Commercial Litigation generally involves any dispute arising in the course of business commerce. Our commercial litigation practice includes the following types of disputes:
- Business-to-business contractual disputes;
- Disputes arising from the solicitation of investment that finances a business (Securities litigation);
- Disputes regarding control of a business entity;
- Dissolution and winding up of a business entity;
- Breach of fiduciary duty claims;
- Common-law fraud, securities fraud, or consumer fraud claims;
- Contract and sales disputes arising under the Uniform Commercial Code;
- Unfair competition tort claims; and
- Antitrust claims.
Although we have appeared in bankruptcy courts and debt collection matters, our practice does not concentrate in these areas of commercial litigation. We also do not concentrate on corporate shareholder or merger/acquisition claims, RICO, banking and lending, credit, real estate or landlord-tenant claims, but can certainly help our clients obtain attorneys who do specialize in any of these types of commercial litigation claims.
Knowledge of the Industry at Issue
Although the legal skills involved in commercial litigation are fungible skills that carry over into any dispute, our experience has proven that a detailed familiarity with the particular industry context at issue is essential to understanding and prevailing on a claim. We therefore work closely with our clients to not only understand the nature of the dispute at hand, but also how that dispute fits into the bigger picture of our client's business.
"Bad Business" (short term) can be "Good Business" (long term)

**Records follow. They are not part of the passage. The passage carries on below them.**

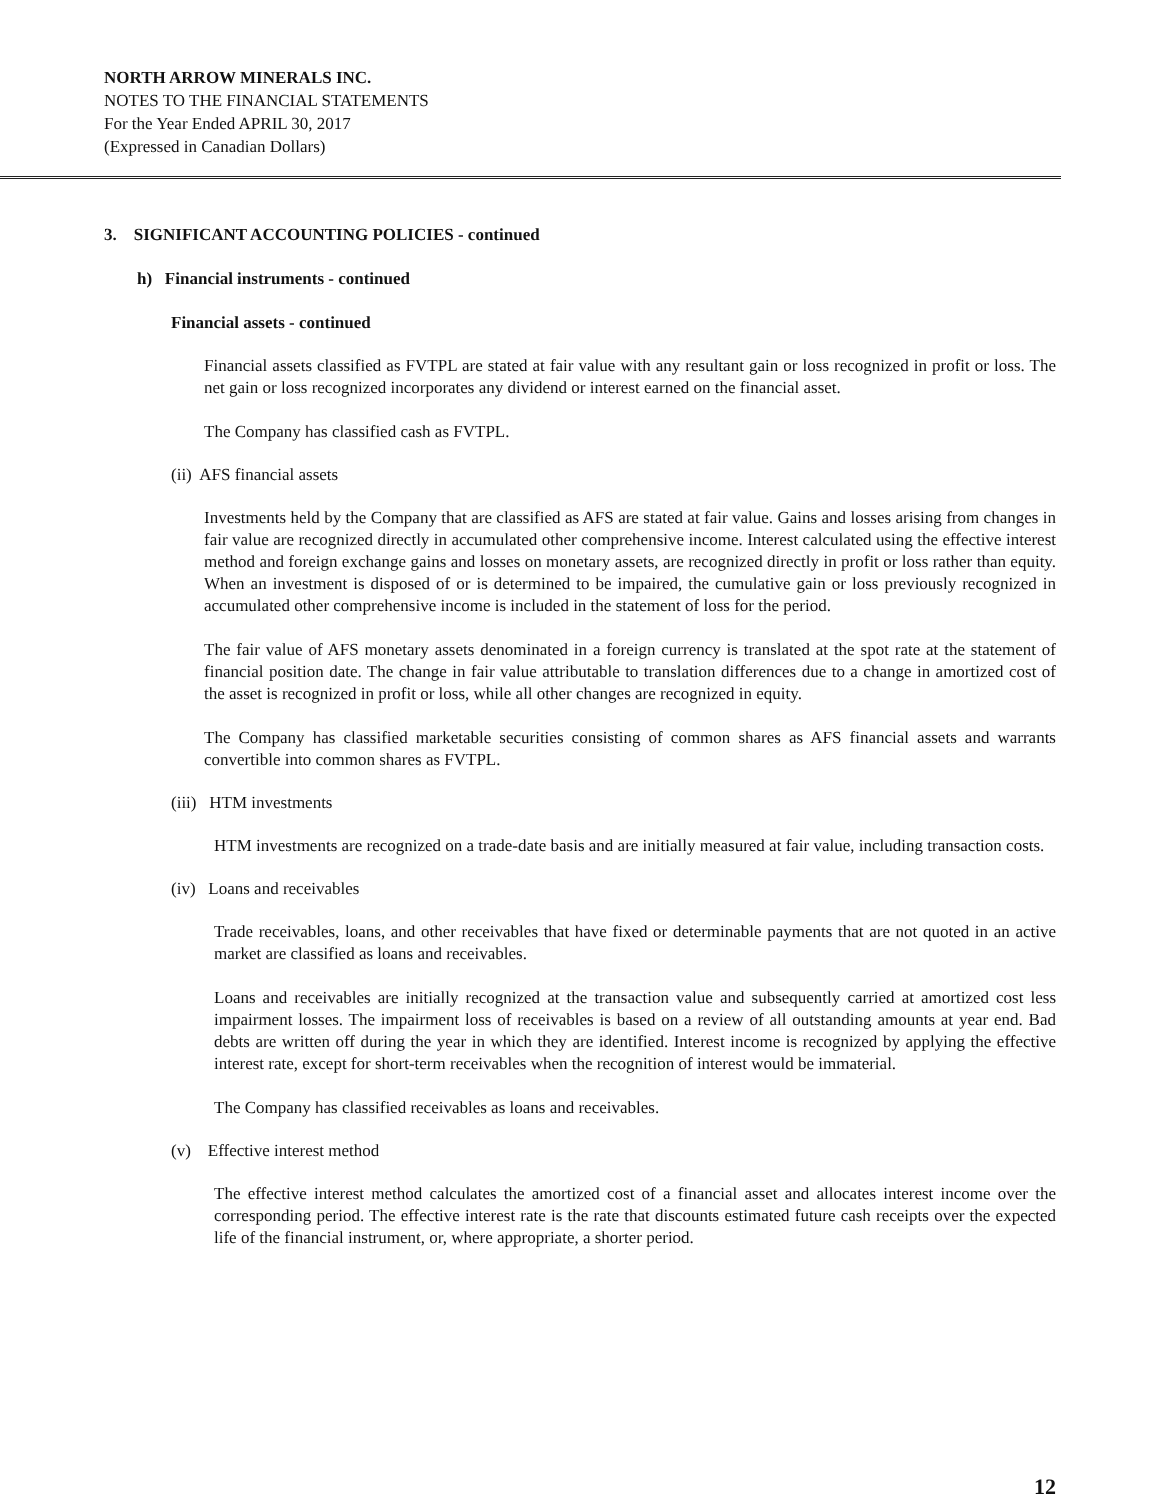NORTH ARROW MINERALS INC.
NOTES TO THE FINANCIAL STATEMENTS
For the Year Ended APRIL 30, 2017
(Expressed in Canadian Dollars)
3. SIGNIFICANT ACCOUNTING POLICIES - continued
h) Financial instruments - continued
Financial assets - continued
Financial assets classified as FVTPL are stated at fair value with any resultant gain or loss recognized in profit or loss. The net gain or loss recognized incorporates any dividend or interest earned on the financial asset.
The Company has classified cash as FVTPL.
(ii) AFS financial assets
Investments held by the Company that are classified as AFS are stated at fair value. Gains and losses arising from changes in fair value are recognized directly in accumulated other comprehensive income. Interest calculated using the effective interest method and foreign exchange gains and losses on monetary assets, are recognized directly in profit or loss rather than equity. When an investment is disposed of or is determined to be impaired, the cumulative gain or loss previously recognized in accumulated other comprehensive income is included in the statement of loss for the period.
The fair value of AFS monetary assets denominated in a foreign currency is translated at the spot rate at the statement of financial position date. The change in fair value attributable to translation differences due to a change in amortized cost of the asset is recognized in profit or loss, while all other changes are recognized in equity.
The Company has classified marketable securities consisting of common shares as AFS financial assets and warrants convertible into common shares as FVTPL.
(iii) HTM investments
HTM investments are recognized on a trade-date basis and are initially measured at fair value, including transaction costs.
(iv) Loans and receivables
Trade receivables, loans, and other receivables that have fixed or determinable payments that are not quoted in an active market are classified as loans and receivables.
Loans and receivables are initially recognized at the transaction value and subsequently carried at amortized cost less impairment losses. The impairment loss of receivables is based on a review of all outstanding amounts at year end. Bad debts are written off during the year in which they are identified. Interest income is recognized by applying the effective interest rate, except for short-term receivables when the recognition of interest would be immaterial.
The Company has classified receivables as loans and receivables.
(v) Effective interest method
The effective interest method calculates the amortized cost of a financial asset and allocates interest income over the corresponding period. The effective interest rate is the rate that discounts estimated future cash receipts over the expected life of the financial instrument, or, where appropriate, a shorter period.
12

Our commercial litigation practice also is admittedly unconventional in a somewhat counter-productive fashion. Whereas many commercial litigators end up extending a dispute through endless discovery and pre-trial litigation only to settle the case on the eve of trial for what all parties knew the case was worth in the first place, we seek to avoid the expense and cut to the chase. Although counter-productive from an individual case-by-case perspective, we find that there are enough disputes out there to keep us busy and that it serves our clients better (and encourages repeat business) if we appreciate the benefit to the client of resolving each case as soon as possible. We are of course fully prepared to take the fight to the other side if an early compromise is not possible, but we do not consider it a failure if we achieve a quick and efficient settlement of a claim before we get a chance to generate a proportionate amount of legal fees.
Strategy over Legality
Just as everything in business depends not so much on what you sell but how you sell it, everything in commercial litigation depends not only upon what claims you can develop, but how you approach the other side in trying to resolve dispute. Sometimes a shotgun blast might intimidate an opponent into submission, but more often this common approach only entrenches the opposition into a defensive posture that extends the dispute through years of discovery until the eve of trial. Our approach toward commercial litigation always emphasizes achieving a resolution to the dispute, not aggravating or complicating the dispute even further. Although there are differing degrees of selfishness and narcissism amongst business people, rarely do commercial disputes involve genuine issues of good vs. evil, where a moral difference in ethics makes a dispute irresolvable. Resolving such disputes often involves understanding the personalities and psychology of the dispute from the other side, in addition to rendering an objectively strong legal posture.